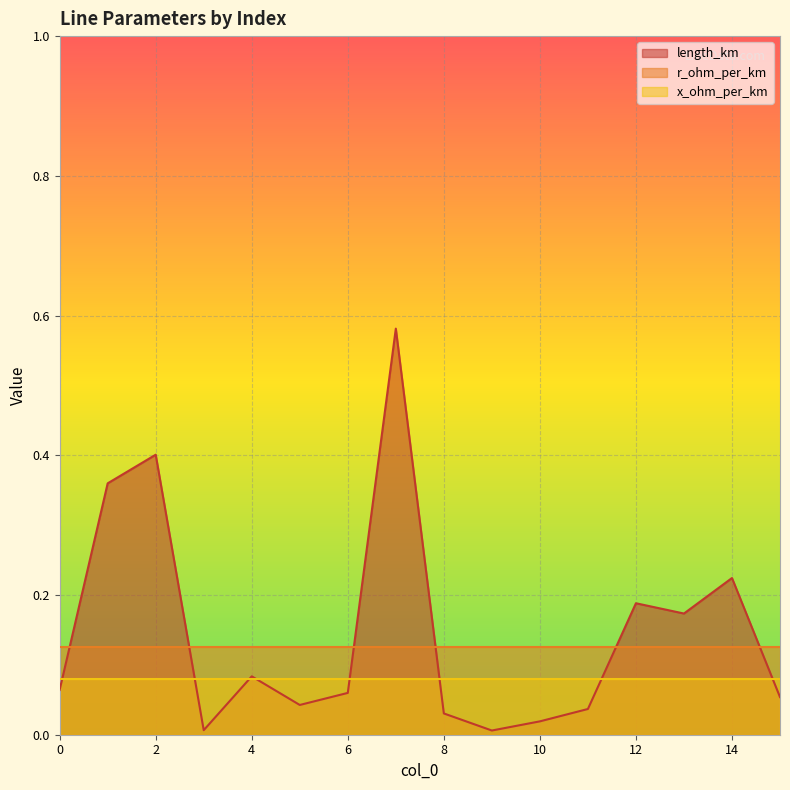

Reading left to right, extract all data points from this chart.

length_km: 0.1	0.4	0.4	0.0	0.1	0.0	0.1	0.6	0.0	0.0	0.0	0.0	0.2	0.2	0.2	0.1
r_ohm_per_km: 0.1	0.1	0.1	0.1	0.1	0.1	0.1	0.1	0.1	0.1	0.1	0.1	0.1	0.1	0.1	0.1
x_ohm_per_km: 0.1	0.1	0.1	0.1	0.1	0.1	0.1	0.1	0.1	0.1	0.1	0.1	0.1	0.1	0.1	0.1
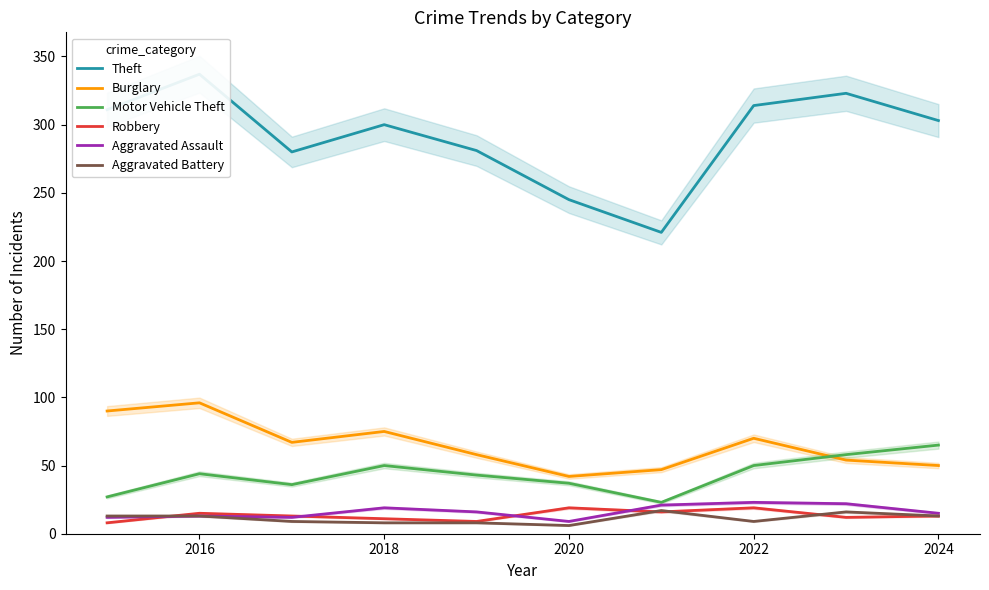

True or false: Aggravated Battery and Aggravated Assault intersect in this chart.

False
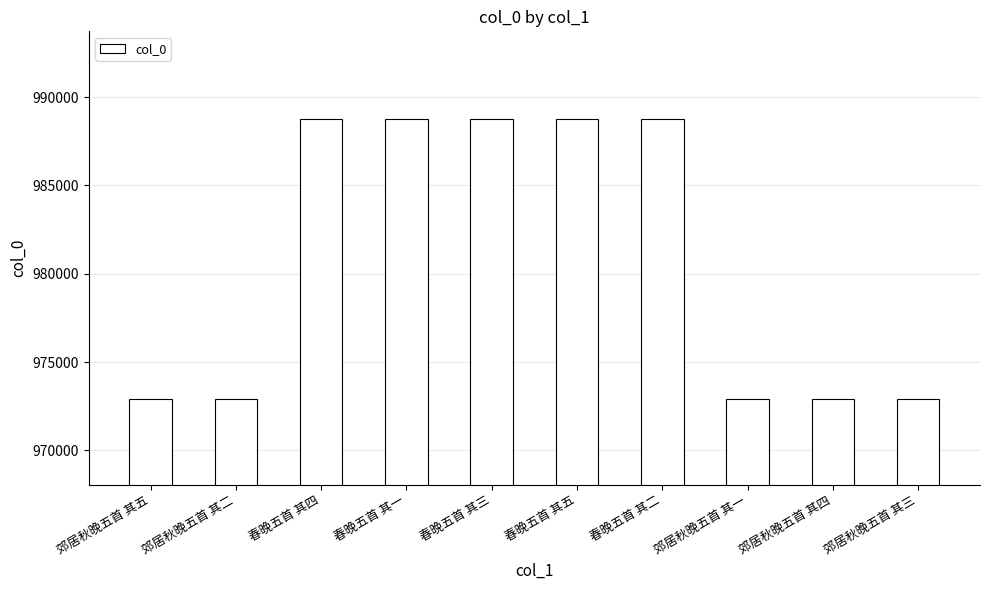

What is the difference between the values at 春晚五首 其五 and 春晚五首 其一?

4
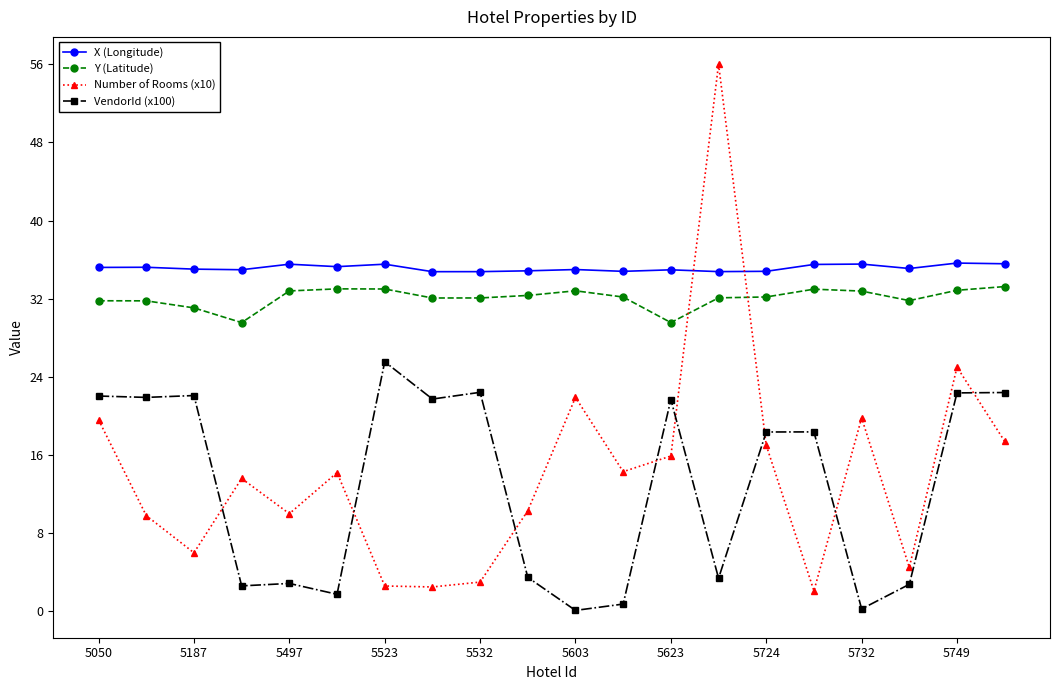

Is this an area chart (filled region under the line)?

No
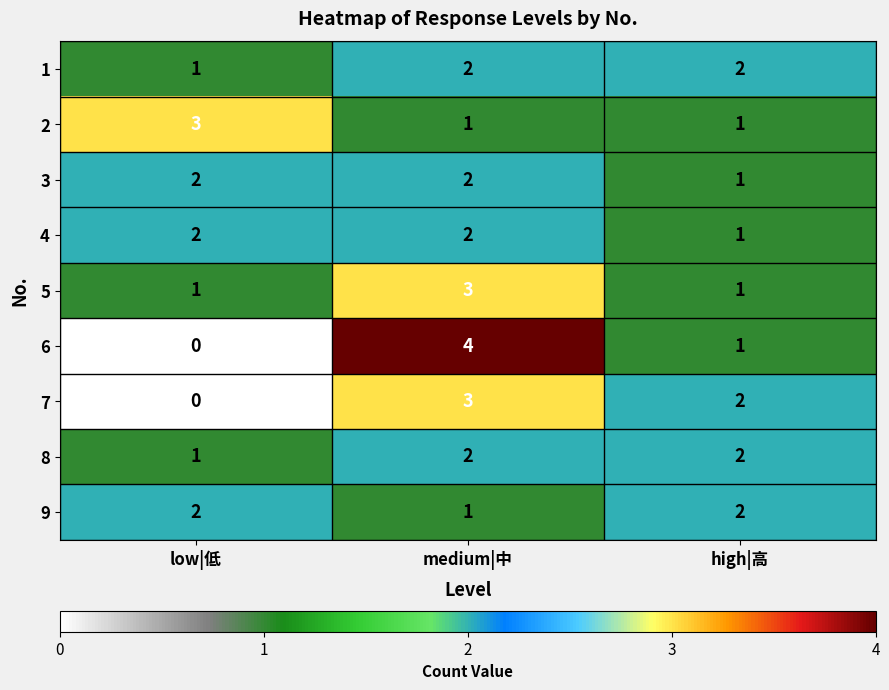

Reading left to right, what are all the values shown in this chart?

1: low|低=1	medium|中=2	high|高=2
2: low|低=3	medium|中=1	high|高=1
3: low|低=2	medium|中=2	high|高=1
4: low|低=2	medium|中=2	high|高=1
5: low|低=1	medium|中=3	high|高=1
6: low|低=0	medium|中=4	high|高=1
7: low|低=0	medium|中=3	high|高=2
8: low|低=1	medium|中=2	high|高=2
9: low|低=2	medium|中=1	high|高=2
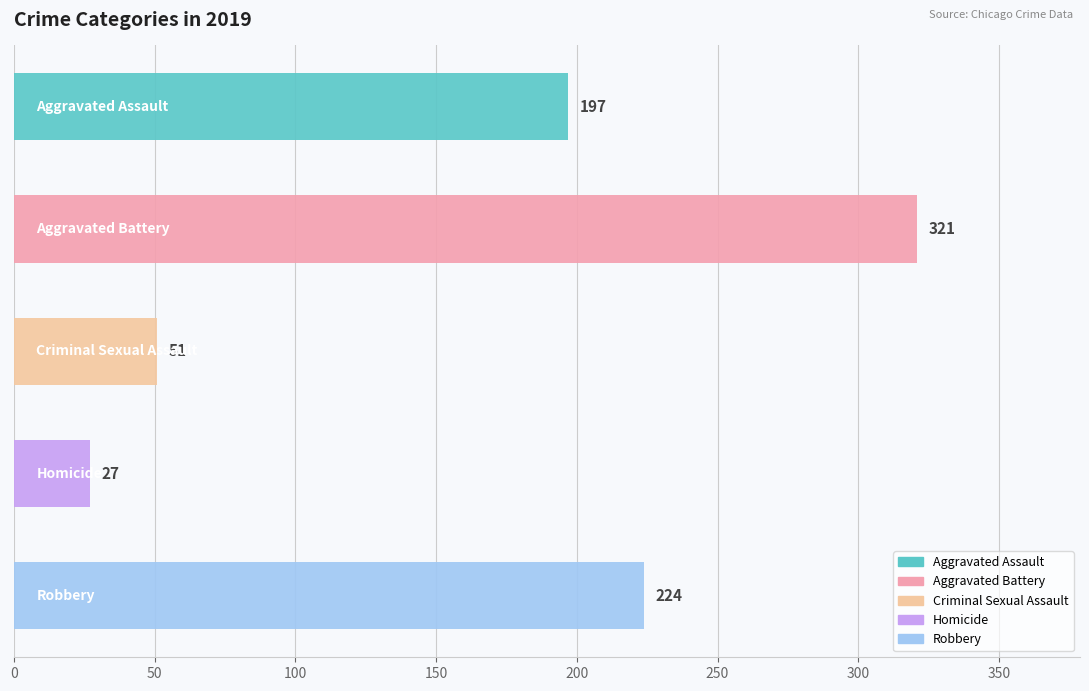

Reading top to bottom, extract all data points from this chart.

197	321	51	27	224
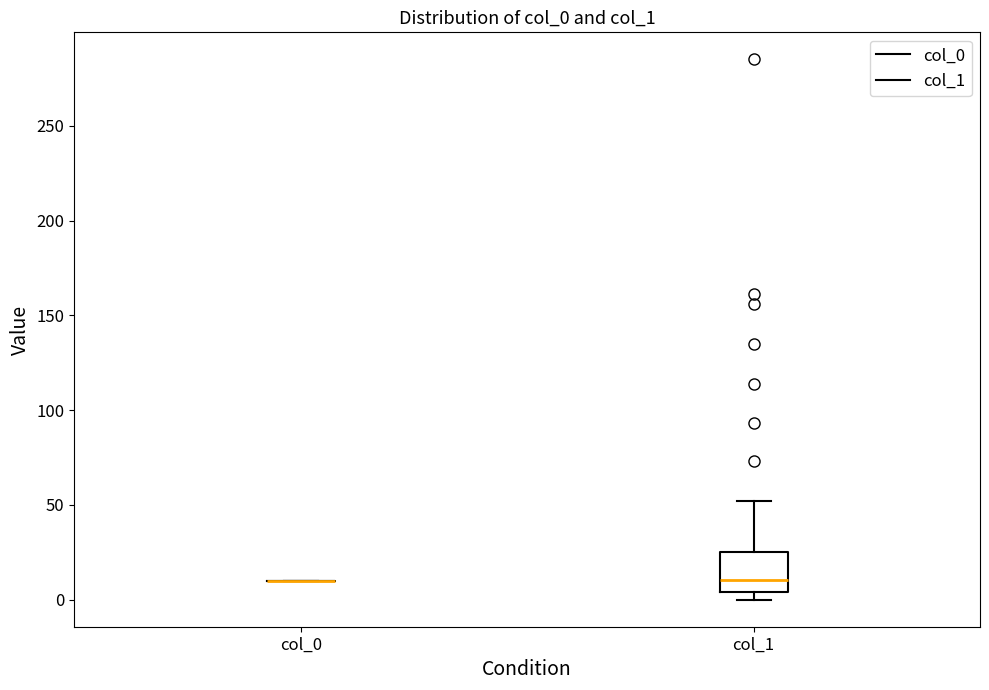

Reading left to right, transcribe this box plot: for each box, give where its median line is, the range the box spans, and where its two whiskers end, as read against the y-axis. The values are not printed on the chart, so give them approximately, as read against the axis.

col_0: box collapsed to a line at 10, whiskers 10 to 10
col_1: median 10, box 5 to 25, whiskers 0 to 50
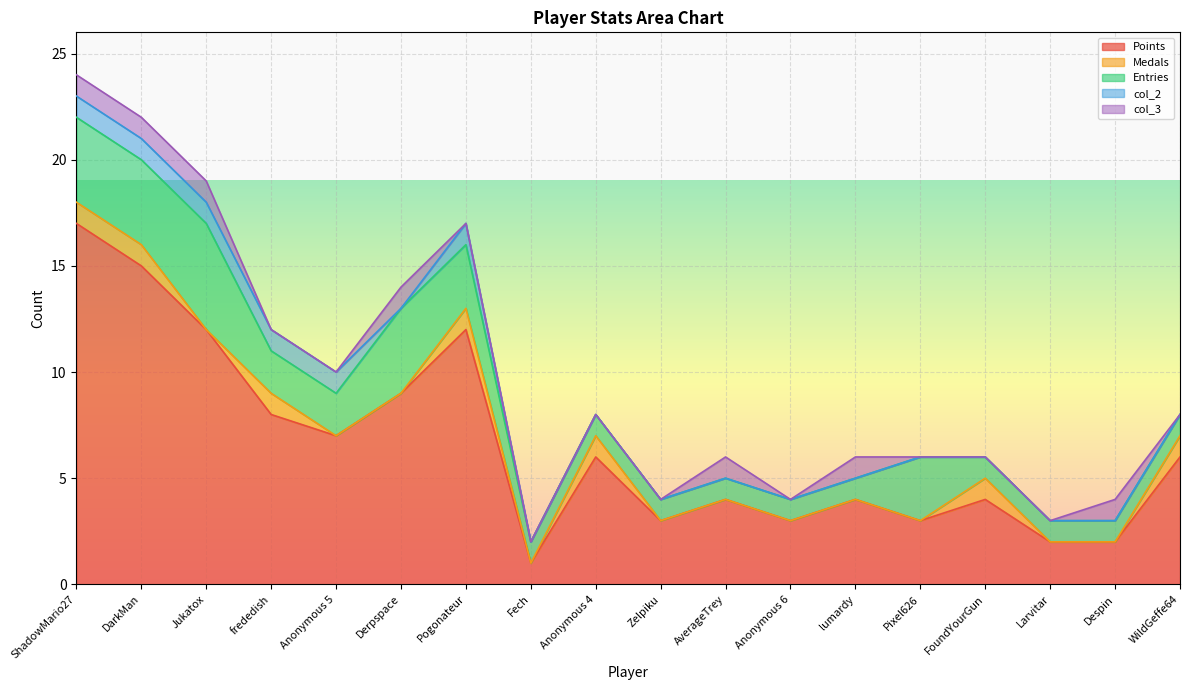

True or false: Entries and col_2 cross at least once.

False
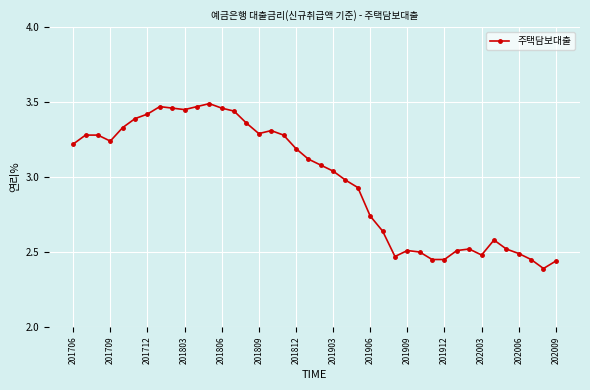

What is the sum of all values?

119.1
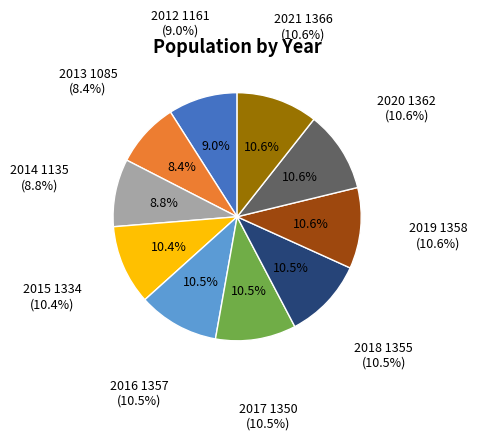

To the nearest percent, what is the combined percentage of 2019 and 2021?

21%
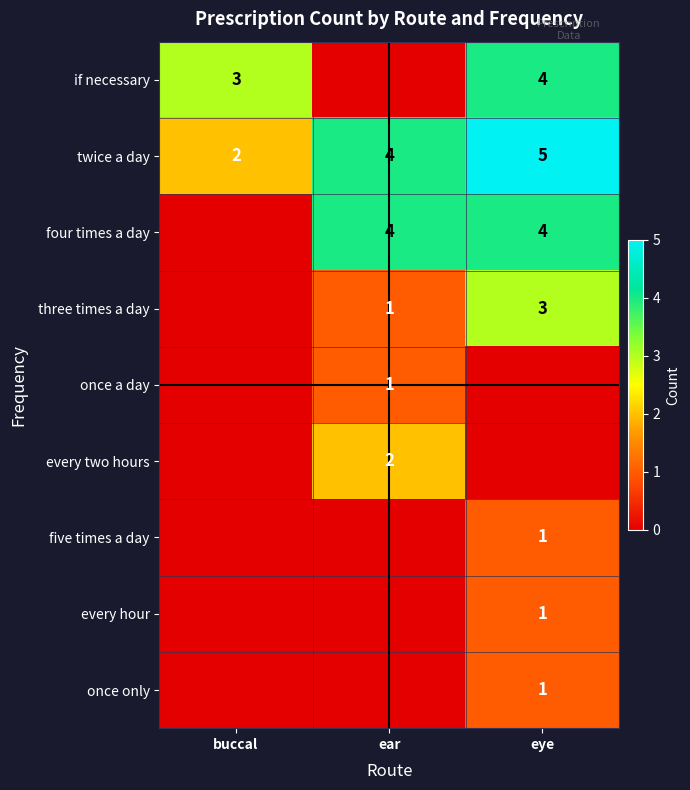

What is the spread (max minus min) of values at ear?

4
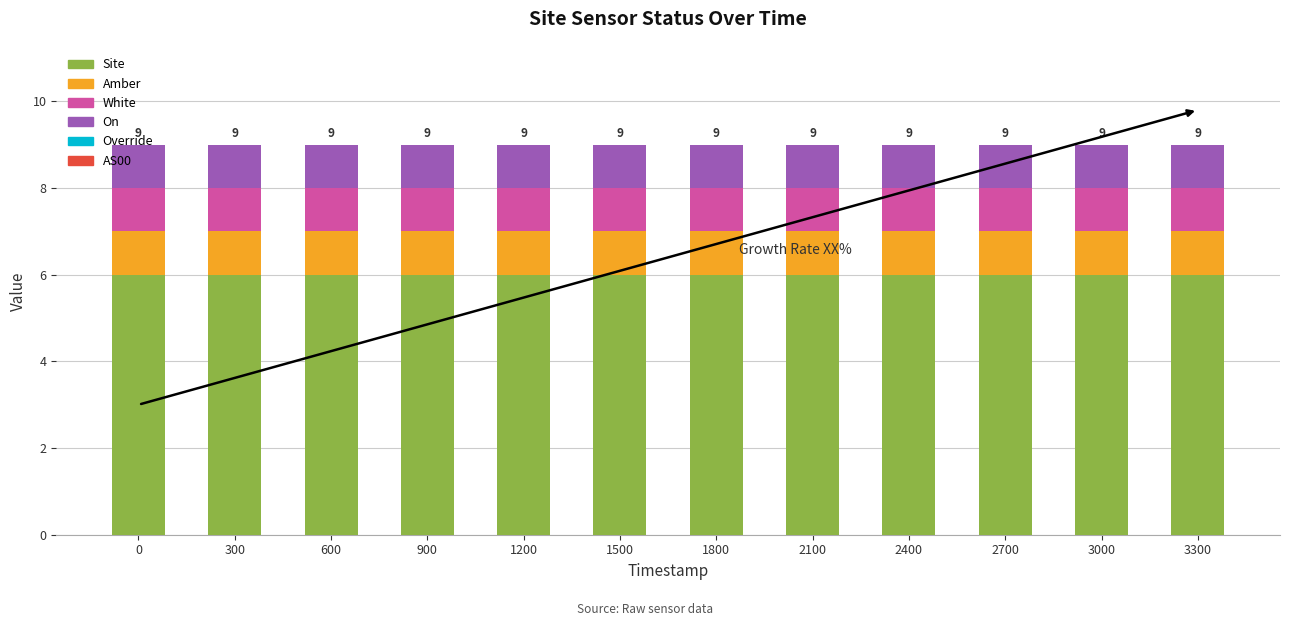

The Site series shows 8 at 2100. True or false?

False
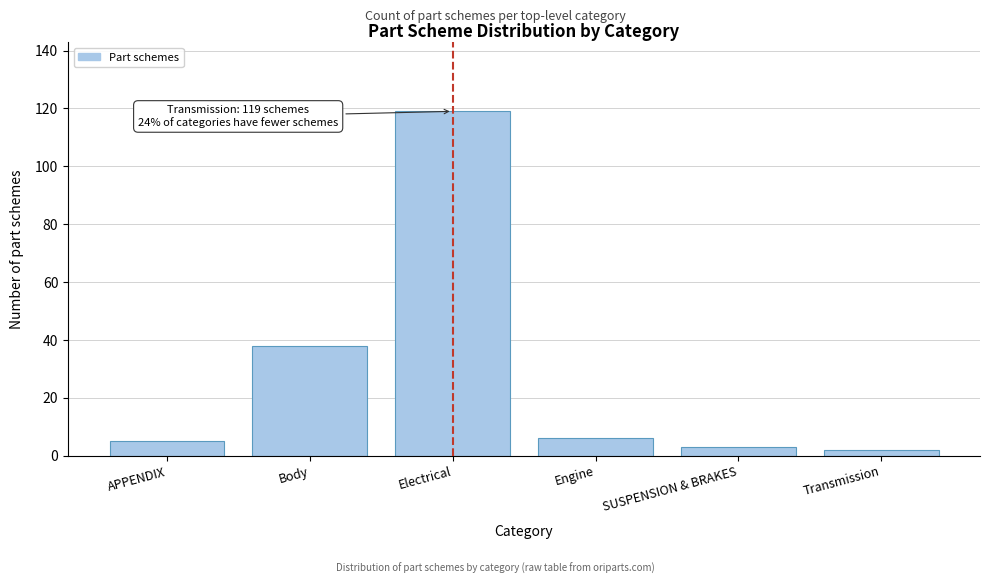

Reading left to right, transcribe all the data shown in this chart.

5	38	119	6	3	2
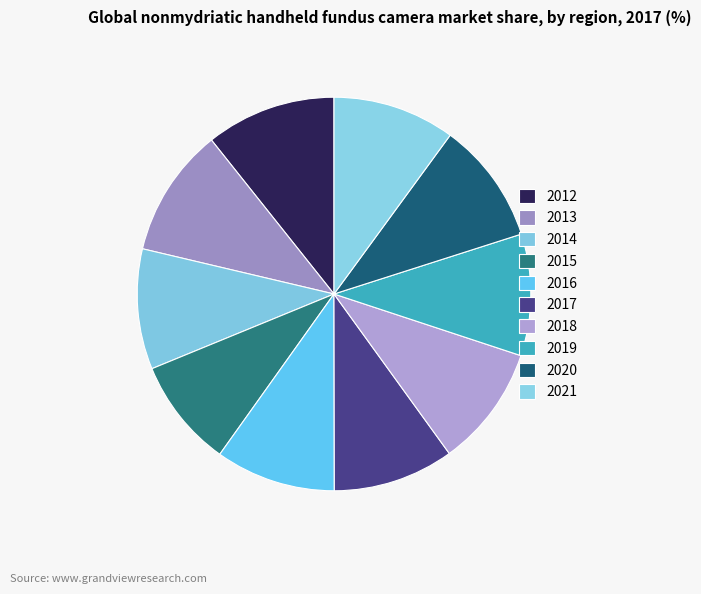

Approximately how many times larger is the value at 2014 compared to 2020?

1.0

What the task asks. Render the lines as a Markdown table with the columns No. and Line, starting at the line that contains "True or false: Entries" and stopping after the last line. Number each row, skip blank lines, and leave the pictures out.

Reply.
| No. | Line |
|---|---|
| 1 | True or false: Entries and col_2 cross at least once. |
| 2 | False |
| 3 | What is the sum of all values? |
| 4 | 119.1 |
| 5 | To the nearest percent, what is the combined percentage of 2019 and 2021? |
| 6 | 21% |
| 7 | What is the spread (max minus min) of values at ear? |
| 8 | 4 |
| 9 | The Site series shows 8 at 2100. True or false? |
| 10 | False |
| 11 | Reading left to right, transcribe all the data shown in this chart. |
| 12 | 5	38	119	6	3	2 |
| 13 | Approximately how many times larger is the value at 2014 compared to 2020? |
| 14 | 1.0 |